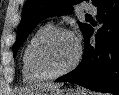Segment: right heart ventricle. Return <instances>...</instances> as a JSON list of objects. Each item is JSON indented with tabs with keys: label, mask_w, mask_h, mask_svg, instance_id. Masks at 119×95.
I'll return each mask as SVG.
<instances>
[{
	"label": "right heart ventricle",
	"mask_w": 119,
	"mask_h": 95,
	"mask_svg": "<svg viewBox=\"0 0 119 95\" xmlns=\"http://www.w3.org/2000/svg\"><path fill=\"white\" fill-rule=\"evenodd\" d=\"M53 28L51 23H46L39 27L34 34L30 37L28 42L26 43L23 52H22V74L23 79L26 82H37L45 79L42 75H40L32 66L31 62V53L32 49L37 42V40L46 32L50 31Z\"/></svg>",
	"instance_id": "right-heart-ventricle-1"
}]
</instances>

» What to produce
Can you quote every row above verbatim, leaving the pictures out?

» Response below
Segment: right heart ventricle. Return <instances>...</instances> as a JSON list of objects. Each item is JSON indented with tabs with keys: label, mask_w, mask_h, mask_svg, instance_id. Masks at 119×95.
I'll return each mask as SVG.
<instances>
[{
	"label": "right heart ventricle",
	"mask_w": 119,
	"mask_h": 95,
	"mask_svg": "<svg viewBox=\"0 0 119 95\" xmlns=\"http://www.w3.org/2000/svg\"><path fill=\"white\" fill-rule=\"evenodd\" d=\"M53 28L51 23H46L39 27L34 34L30 37L28 42L26 43L23 52H22V74L23 79L26 82H37L45 79L42 75H40L32 66L31 62V53L32 49L37 42V40L46 32L50 31Z\"/></svg>",
	"instance_id": "right-heart-ventricle-1"
}]
</instances>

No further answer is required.